The relevant message handling code was last changed in May 2019, but as far as I can see, the vulnerability also affects previous code versions. I would assume that all recent versions are affected unless other information becomes available via the vendor.

Coordinated disclosure

I confidentially disclosed the issue to ShapeShift in September 2019 and they quickly acknowledged the report and started looking into the issue. The disclosure was simplified by the fact that only one vendor was affected. The Trezor One uses different code to handle the relevant packets and was not vulnerable.
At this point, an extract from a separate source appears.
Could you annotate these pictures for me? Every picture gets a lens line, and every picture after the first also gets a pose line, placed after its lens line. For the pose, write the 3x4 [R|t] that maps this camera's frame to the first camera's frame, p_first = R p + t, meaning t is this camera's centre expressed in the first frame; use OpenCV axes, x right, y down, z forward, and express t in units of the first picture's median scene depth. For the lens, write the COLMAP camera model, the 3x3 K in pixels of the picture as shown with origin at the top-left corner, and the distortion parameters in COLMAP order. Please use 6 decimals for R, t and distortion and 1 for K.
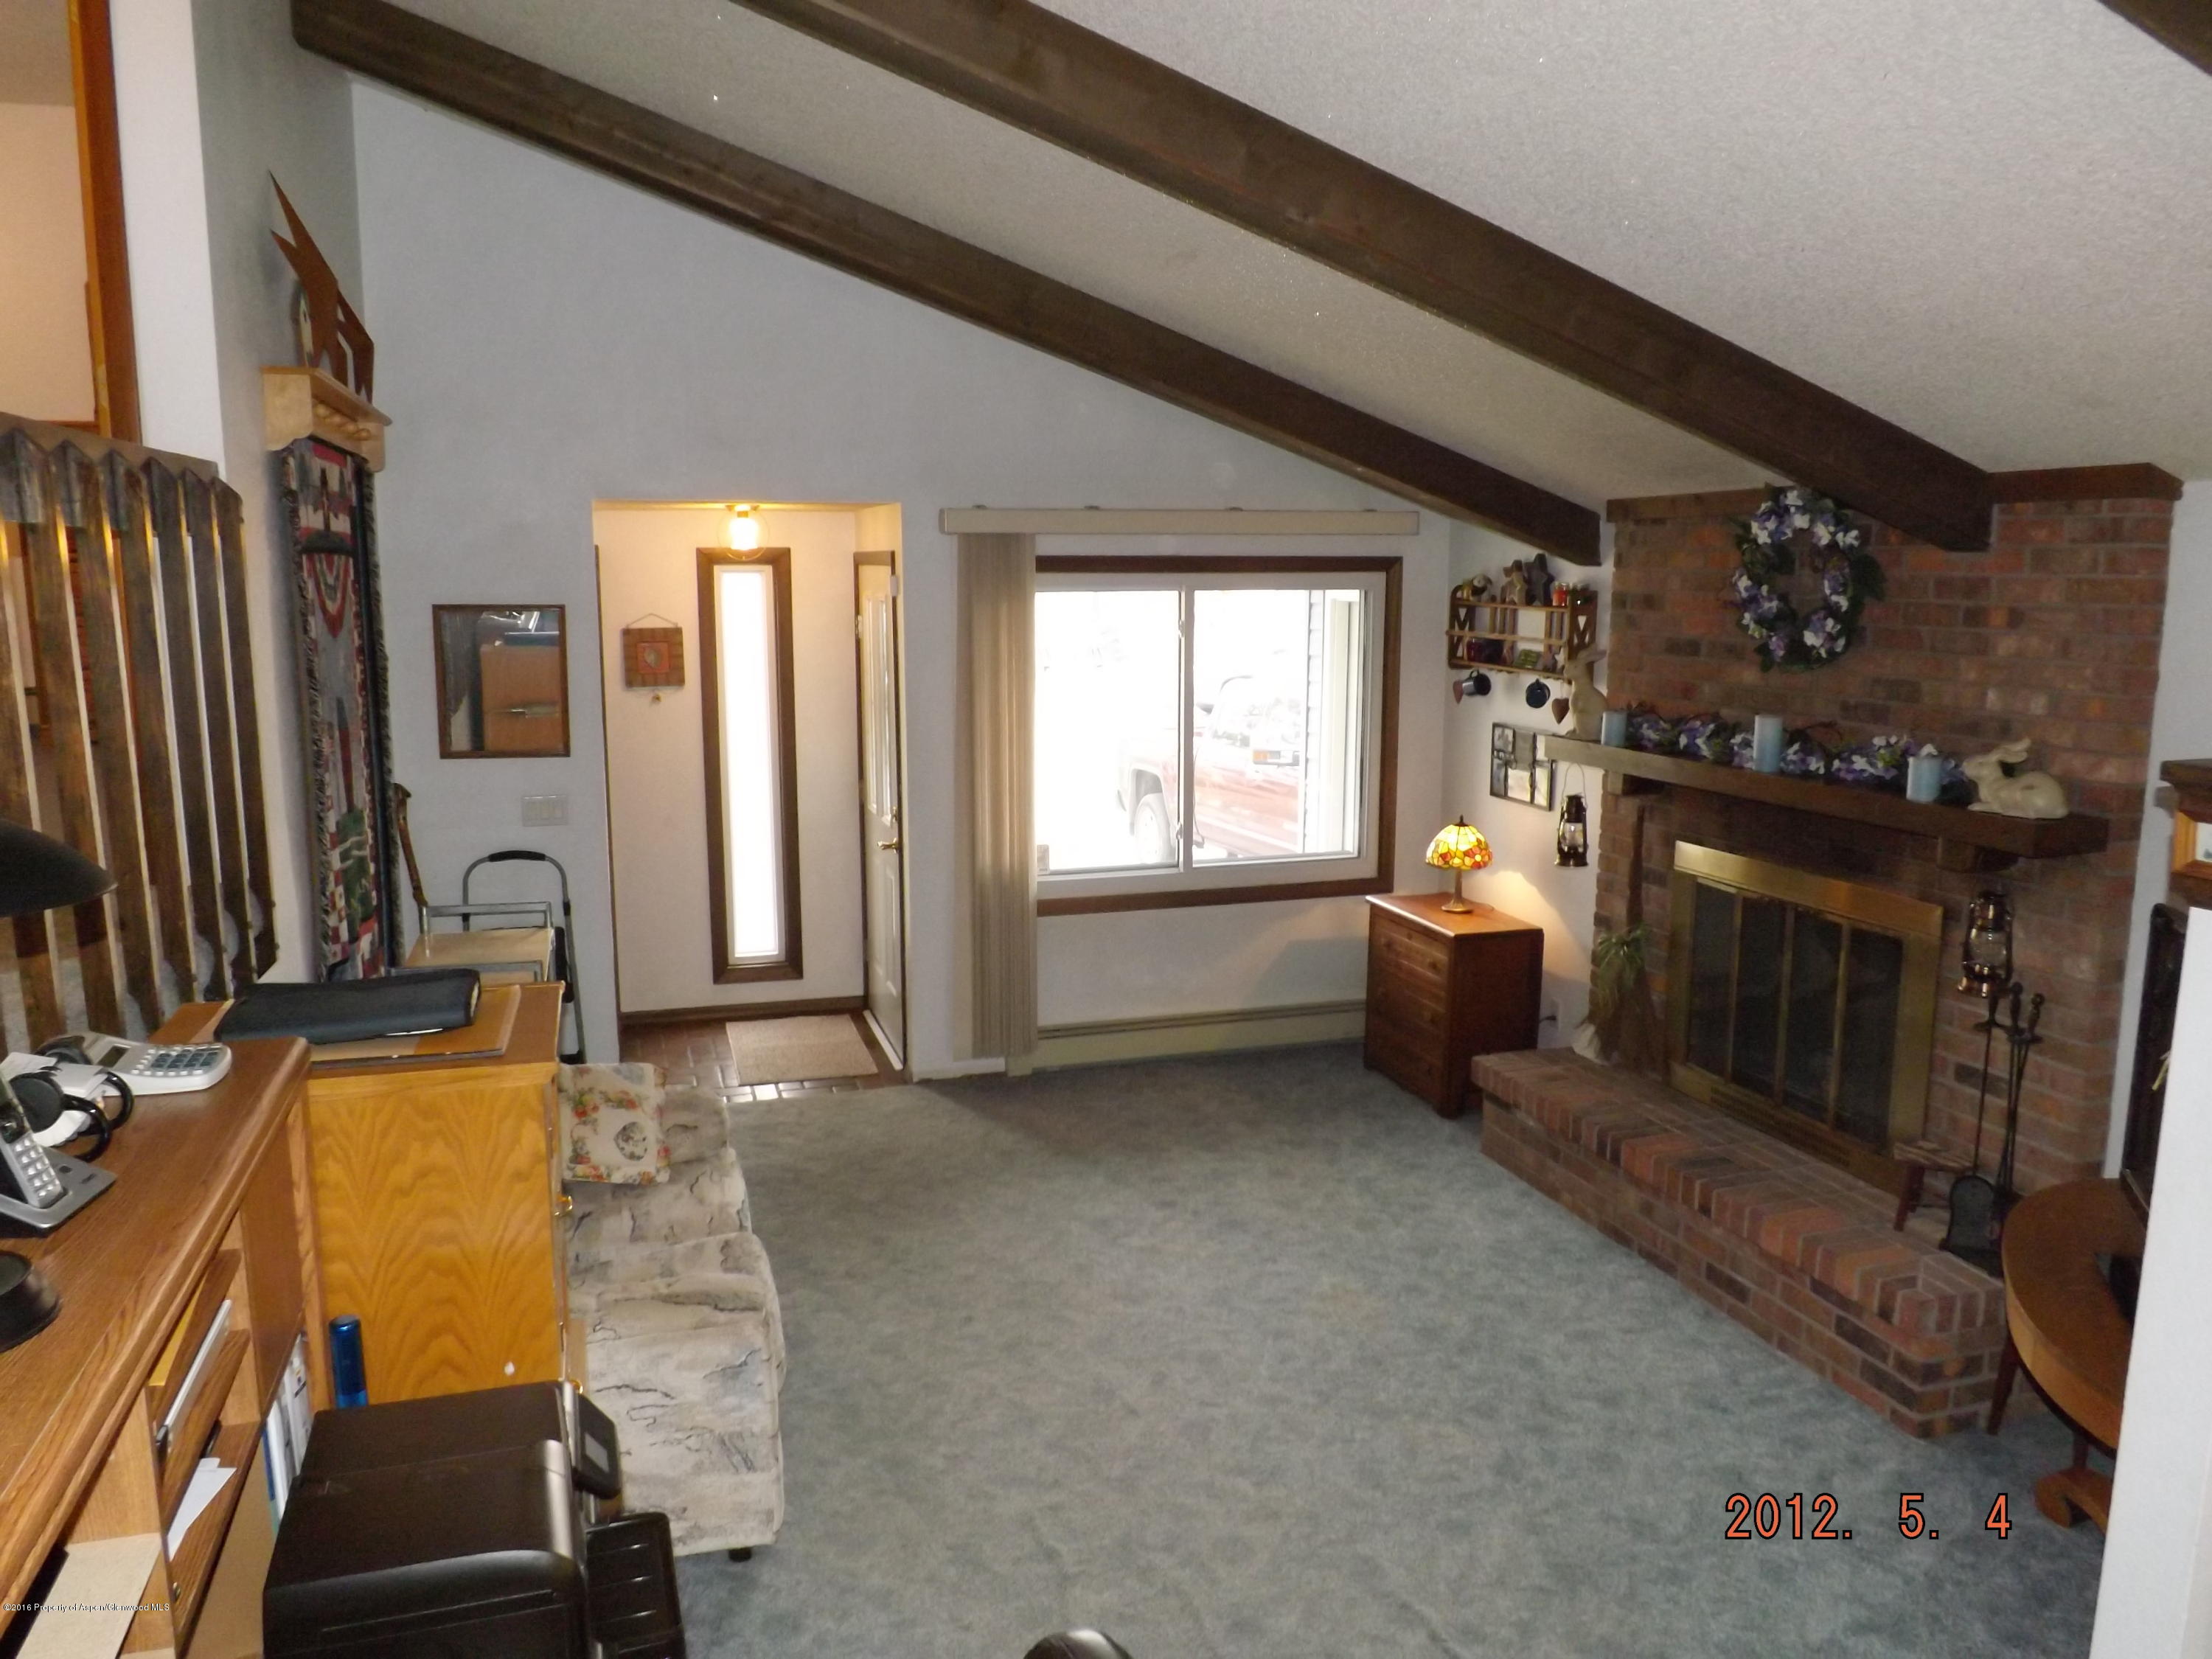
lens RADIAL K [[1611.9, 0, 1112.7], [0, 1611.9, 853.9], [0, 0, 1]] dist [-0.052571, 0.016079]
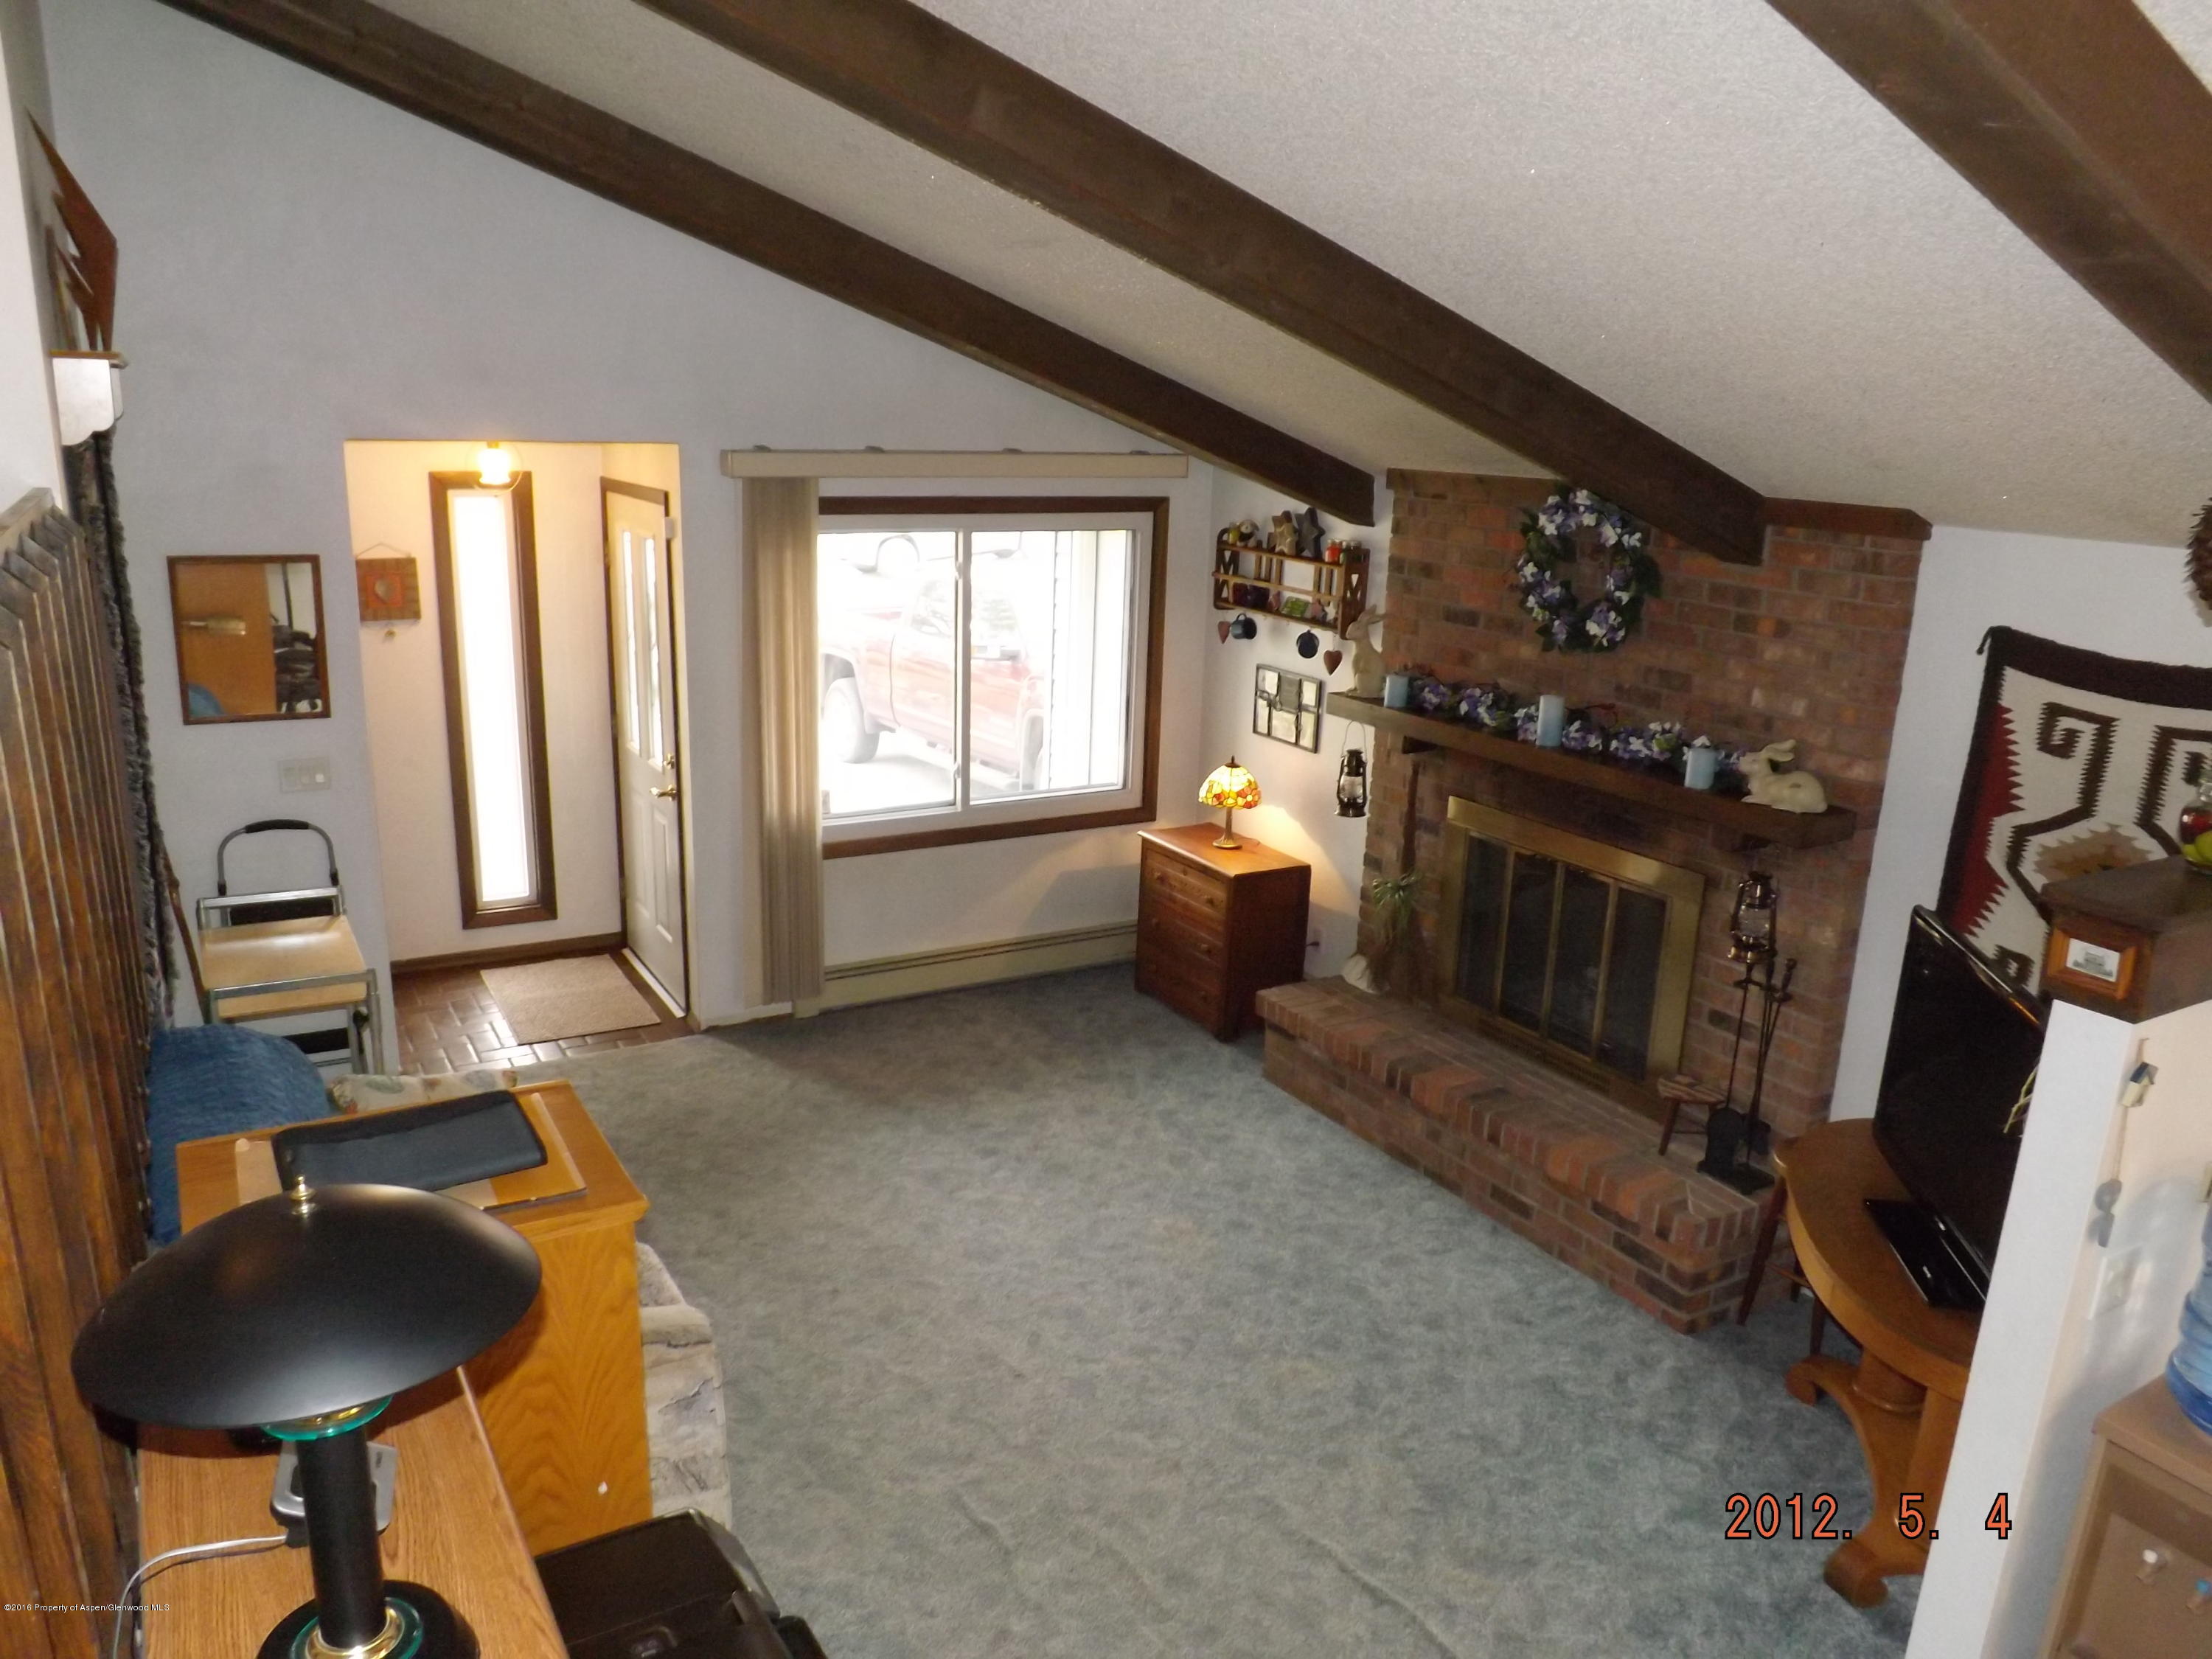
lens RADIAL K [[1611.9, 0, 1111.7], [0, 1611.9, 876.0], [0, 0, 1]] dist [-0.052571, 0.016079]
pose [[0.973629, -0.032930, 0.225748, -0.137977], [0.007309, 0.993522, 0.113401, -0.090800], [-0.228020, -0.108760, 0.967563, -0.012422]]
During the relevant time in September, I discovered CVE-2019-18672 and several smaller issues and disclosed them as well. As with previous reports, they assigned clear internal issue identifiers for each distinct issue. This is helpful to keep track of vulnerabilities and reference then in internal and public reports - even more so when reporting half a dozen vulnerabilities at once!
I also value the fact that I was able to give feedback on their planned patches before the release.
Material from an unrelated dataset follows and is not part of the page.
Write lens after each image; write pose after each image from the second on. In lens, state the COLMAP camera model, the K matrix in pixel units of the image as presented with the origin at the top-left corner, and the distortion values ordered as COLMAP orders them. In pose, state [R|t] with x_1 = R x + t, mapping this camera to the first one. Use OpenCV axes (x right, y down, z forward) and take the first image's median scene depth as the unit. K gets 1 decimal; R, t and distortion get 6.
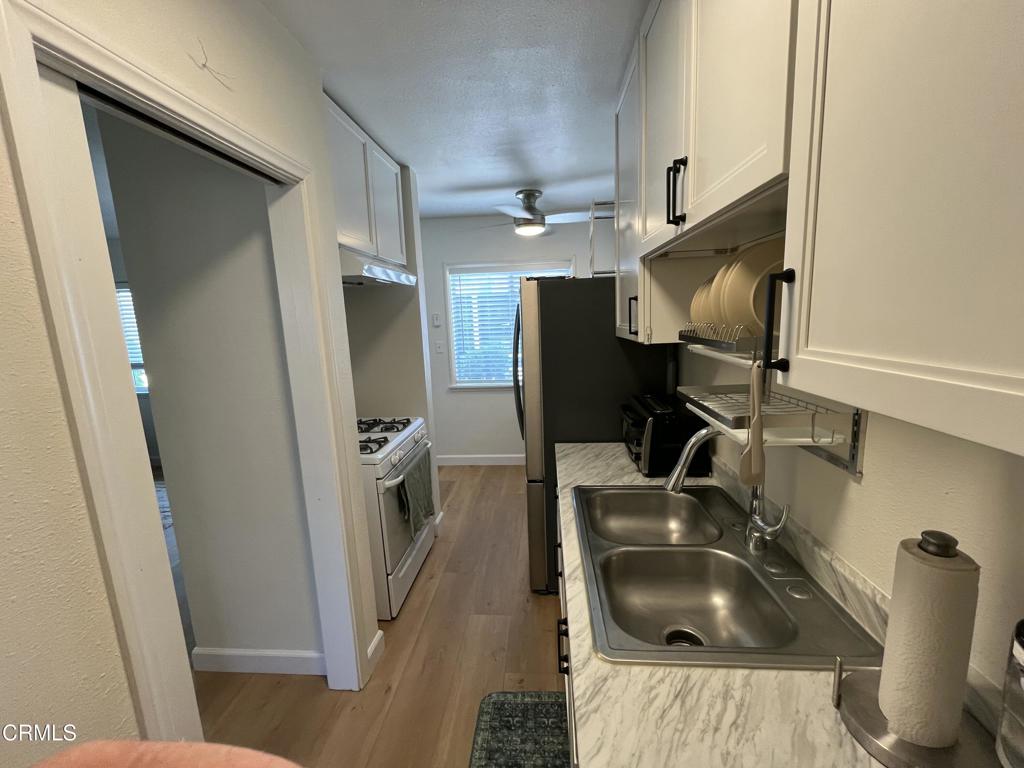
lens RADIAL K [[418.7, 0, 510.4], [0, 418.7, 384.3], [0, 0, 1]] dist [-0.000526, 0.000067]
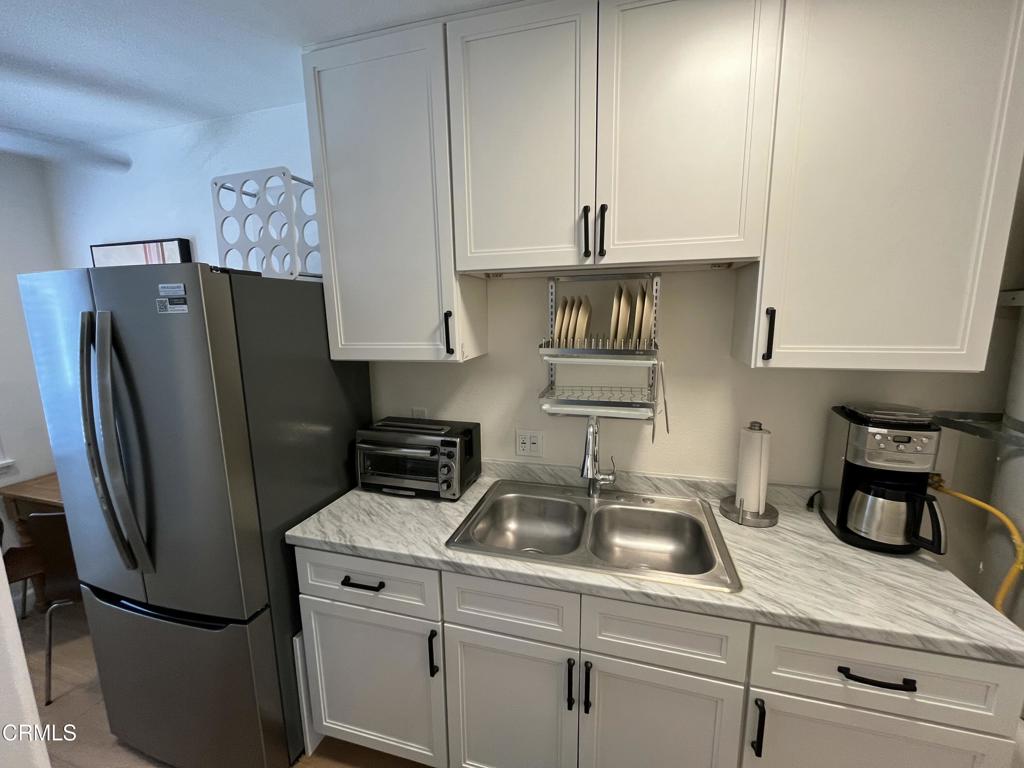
lens RADIAL K [[418.7, 0, 510.4], [0, 418.7, 384.3], [0, 0, 1]] dist [-0.000526, 0.000067]
pose [[0.187822, -0.130928, 0.973438, -0.582099], [0.166148, 0.981028, 0.099892, -0.122212], [-0.968049, 0.142973, 0.206012, 0.698465]]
They shipped a fixed release within 19 days of the disclosure, which is a fairly good response time for firmware issues in my opinion.

As discussed with ShapeShift in multiple emails during the disclosure process, I highly recommend publishing a reasonable number of details about the fixed vulnerabilities either with the release or soon after in a separate article. I realize that the release of security fixes is a stressful time and the release of accompanying disclosure articles easily get pushed back a few days behind schedule.
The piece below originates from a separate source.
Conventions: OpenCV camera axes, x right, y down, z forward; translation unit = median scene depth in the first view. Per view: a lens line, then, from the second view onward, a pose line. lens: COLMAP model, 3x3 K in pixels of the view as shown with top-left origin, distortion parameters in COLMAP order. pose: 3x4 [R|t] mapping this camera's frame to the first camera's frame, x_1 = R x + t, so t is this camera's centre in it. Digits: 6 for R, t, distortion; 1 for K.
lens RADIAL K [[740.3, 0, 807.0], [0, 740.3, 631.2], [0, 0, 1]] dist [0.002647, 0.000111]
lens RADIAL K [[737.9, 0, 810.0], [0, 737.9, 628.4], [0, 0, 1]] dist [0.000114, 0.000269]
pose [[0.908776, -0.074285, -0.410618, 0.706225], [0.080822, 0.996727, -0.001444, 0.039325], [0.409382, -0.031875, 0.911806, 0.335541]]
Nevertheless, public security patches essentially give away the vulnerability to malicious actors but not to customers. They might not prioritize the upgrade soon enough without knowing its importance. In my opinion, the benefit of substantially delayed publication of relevant information on publicly fixed vulnerabilities is therefore questionable. For more context on this topic, I recommend the Google Project Zero FAQ.

After the initial analysis phase had been completed, I decided that this issue was relevant enough to request a CVE ID from MITRE and ShapeShift was supportive of this step. The CVE assignment itself went quickly and smoothly. See the references below for the technical information.

Relevant product

product source fixed version vendor references CVE
ShapeShift KeepKey GitHub v6.2.2 via patch disclosure post, release notes , VULN-1969 CVE-2019-18671

Detailed timeline

Date info
2019-09-01 Confidential disclosure to ShapeShift
2019-09-03 ShapeShift acknowledges the report
2019-09-11 ShapeShift assigns VULN-1969, severity assessment: critical
2019-09-15 ShapeShift proposes a patch
2019-09-19 ShapeShift releases firmware v6.2.2
2019-09-19 ShapeShift publishes v6.2.2 release announcement
2019-11-02 CVE requested from MITRE
2019-11-02 MITRE assigns CVE-2019-18671
2019-12-04 ShapeShift publishes disclosure post for v6.2.2
2019-12-04 The CVE-2019-18671 details are published

Note: previous versions of this timeline included the wrong year.

Bug bounty

ShapeShift provided a bug bounty for this issue.